HiPerGator Tutorial
HiPerGator is the University of Florida’s 4th-generation supercomputer, featuring 63 DGX B200 nodes (504 NVIDIA Blackwell GPUs), 19,200 CPU cores, 600 NVIDIA L4 GPUs, and an 11 PB all-flash storage system, set for full production in Fall 2025.
This tutorial keeps your original simple, clean, and practical style — clear structure, minimal decoration, and easy-to-copy command sections, while highlighting key ideas and warnings with color.
1. Quick Start
This section guides you through the very basics of connecting to HiPerGator and running your first job.
1.1 Connecting to HiPerGator
There are two main ways to access HiPerGator:
1.1.1 SSH (command line access)
If you prefer the terminal, log in via SSH:
ssh <gatorlink_username>@hpg.rc.ufl.edu
Replace <gatorlink_username> with your UF GatorLink ID.
The first login may ask you to confirm the server fingerprint. DUO MFA is required.
Once logged in, you start in your home directory:
/home/$username
Tip: keep login node usage light — editing files, submitting jobs, checking status. Do not run heavy CPU/GPU workloads on the login node.
1.1.2 Open OnDemand (web interface)
For users who prefer a graphical interface, Open OnDemand offers browser-based remote access:
👉 https://ood.rc.ufl.edu
You can launch VNC-based GUI sessions, file explorers, and interactive jobs.
Note: The GUI provided by Open OnDemand is VNC-based, not a full desktop environment. Some GUI applications requiring hardware acceleration may not run properly.
1.2 Submit Your First Job
HiPerGator uses Slurm as the job scheduler. Heavy computations must not be run on the login nodes.
You have two main ways to run jobs:
- Batch jobs
- Interactive jobs
Batch Job Example
Create a Slurm script:
vim test_job.slurm
Paste:
#!/bin/bash
#SBATCH --job-name=Example
#SBATCH --mail-type=END,FAIL
#SBATCH --mail-user=your_email@ufl.edu
#SBATCH -p your_preferred_partition
#SBATCH --qos=your_qos
#SBATCH --nodes=1
#SBATCH --ntasks=1
#SBATCH --cpus-per-task=3
# #SBATCH --gres=gpu:b200:4 # Uncomment if you need GPUs
#SBATCH --mem=16GB
#SBATCH --time=00:20:00
#SBATCH --output=my_first_job_%j.log
echo "Hello from HiPerGator!"
Key fields to check before submitting:
--job-name: short, descriptive job name--mail-user: use a valid email so you get notifications-p/--qos: must match the partition/QOS you are allowed to use--time: set a realistic time limit; too long can delay scheduling
Warning: Requesting more CPUs/GPUs/memory/time than your QOS allows may cause the job to be held or rejected.
Submit the job:
sbatch test_job.slurm
Check queue:
squeue -u $USERNAME
View output:
cat my_first_job_*.log
Interactive Job Example
Request an interactive session on a compute node:
srun --ntasks=16 --mem=64GB --gres=gpu:1 \
--partition=hpg-turin --time=00:20:00 \
--pty /bin/bash
Use this for: debugging, testing commands, running notebooks, or exploring the environment.

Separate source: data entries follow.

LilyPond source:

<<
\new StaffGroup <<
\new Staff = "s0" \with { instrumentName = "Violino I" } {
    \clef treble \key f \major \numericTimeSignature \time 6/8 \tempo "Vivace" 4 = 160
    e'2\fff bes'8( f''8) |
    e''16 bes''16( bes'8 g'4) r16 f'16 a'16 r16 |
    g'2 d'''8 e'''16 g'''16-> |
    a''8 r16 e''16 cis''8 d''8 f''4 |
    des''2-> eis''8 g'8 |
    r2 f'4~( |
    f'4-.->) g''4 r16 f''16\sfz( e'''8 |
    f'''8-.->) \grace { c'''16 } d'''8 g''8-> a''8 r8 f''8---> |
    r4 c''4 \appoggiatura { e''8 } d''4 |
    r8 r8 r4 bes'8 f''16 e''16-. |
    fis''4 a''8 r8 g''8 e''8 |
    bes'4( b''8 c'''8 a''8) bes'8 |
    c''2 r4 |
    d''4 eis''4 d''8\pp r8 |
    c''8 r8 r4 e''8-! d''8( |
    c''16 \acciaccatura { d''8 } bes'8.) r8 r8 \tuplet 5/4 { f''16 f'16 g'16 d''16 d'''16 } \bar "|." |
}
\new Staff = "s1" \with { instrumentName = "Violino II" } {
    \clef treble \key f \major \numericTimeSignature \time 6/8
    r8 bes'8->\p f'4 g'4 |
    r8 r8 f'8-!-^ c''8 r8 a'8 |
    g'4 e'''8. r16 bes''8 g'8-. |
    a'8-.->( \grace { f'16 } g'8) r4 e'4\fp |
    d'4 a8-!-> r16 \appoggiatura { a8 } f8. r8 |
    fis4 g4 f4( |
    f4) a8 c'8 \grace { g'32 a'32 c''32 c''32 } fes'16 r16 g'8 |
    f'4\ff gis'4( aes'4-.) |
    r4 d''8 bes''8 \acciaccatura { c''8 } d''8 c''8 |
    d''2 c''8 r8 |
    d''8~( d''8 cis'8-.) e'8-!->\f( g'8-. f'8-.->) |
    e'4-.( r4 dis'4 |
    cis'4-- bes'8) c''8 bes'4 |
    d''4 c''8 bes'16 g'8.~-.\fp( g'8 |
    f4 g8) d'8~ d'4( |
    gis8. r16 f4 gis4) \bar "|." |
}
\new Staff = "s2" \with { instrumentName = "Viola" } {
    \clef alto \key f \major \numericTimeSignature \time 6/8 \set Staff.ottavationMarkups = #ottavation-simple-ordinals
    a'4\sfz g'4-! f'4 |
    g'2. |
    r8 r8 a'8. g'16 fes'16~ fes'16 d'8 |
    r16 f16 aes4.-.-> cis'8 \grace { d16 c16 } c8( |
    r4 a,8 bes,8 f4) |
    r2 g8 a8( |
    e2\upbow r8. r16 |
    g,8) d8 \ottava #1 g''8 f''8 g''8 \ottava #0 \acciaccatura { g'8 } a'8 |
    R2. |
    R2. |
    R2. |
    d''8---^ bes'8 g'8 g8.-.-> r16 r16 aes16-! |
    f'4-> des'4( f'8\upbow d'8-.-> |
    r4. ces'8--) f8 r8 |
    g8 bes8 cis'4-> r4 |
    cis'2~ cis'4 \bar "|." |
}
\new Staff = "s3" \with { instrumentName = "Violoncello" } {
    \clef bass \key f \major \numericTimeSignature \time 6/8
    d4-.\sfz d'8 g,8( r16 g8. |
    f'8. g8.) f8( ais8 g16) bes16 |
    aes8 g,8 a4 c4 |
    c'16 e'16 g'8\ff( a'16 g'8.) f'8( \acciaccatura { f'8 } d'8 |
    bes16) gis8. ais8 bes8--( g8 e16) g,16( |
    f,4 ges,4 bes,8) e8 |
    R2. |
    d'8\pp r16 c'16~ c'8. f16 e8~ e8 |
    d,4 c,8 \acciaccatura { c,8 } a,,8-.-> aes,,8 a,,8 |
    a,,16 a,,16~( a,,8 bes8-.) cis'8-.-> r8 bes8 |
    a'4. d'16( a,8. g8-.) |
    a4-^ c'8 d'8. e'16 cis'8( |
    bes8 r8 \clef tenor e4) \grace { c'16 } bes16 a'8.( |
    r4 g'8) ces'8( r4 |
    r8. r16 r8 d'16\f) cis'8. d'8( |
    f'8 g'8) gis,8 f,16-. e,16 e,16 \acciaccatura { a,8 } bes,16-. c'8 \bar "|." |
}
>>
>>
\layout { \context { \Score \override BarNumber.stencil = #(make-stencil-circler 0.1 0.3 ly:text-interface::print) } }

✓ At this point, you’ve successfully:
- Logged into HiPerGator
- Submitted a Slurm job
- Retrieved output
- Started an interactive session
You now have the full basic workflow from login → job submission → output checking → interactive work.
2.Tricks
Everything here keeps your original concise style — short notes, simple tips, fast lookup.
Module System (ml)
module load apptainer
module avail
module list
Tip: always load required modules inside your job script or interactive session, so the environment is correctly set up on the compute node.
Monitor your QOS / System Status
sacctmgr show associations where user=$USER format=account,user,partition,qos,grpcpus,grpmem,grpnodes
sinfo -s
After you get your account and groups, do:
sacctmgr show account Your_Account withassoc format=account,user,fairshare,grpcpurunmins,grpcpus,grpmem
SSH Tunnel (VS Code Remote Tunnels)
You can use VS Code Remote Tunnels to connect without manually forwarding ports:
👉 https://code.visualstudio.com/docs/remote/tunnels
On the HiPerGator login node:
code tunnel
Then connect from your local VS Code.
Warning: If you SSH from the login node directly into a compute node, running commands such as
nvidia-smiwill show all GPUs on the node. This happens because GPU isolation is enforced by Slurm, not by SSH.Avoid manually SSH-ing into compute nodes. Always use
srunorsallocso Slurm enforces proper GPU isolation.
Tip: keep the tunnel session open while you work.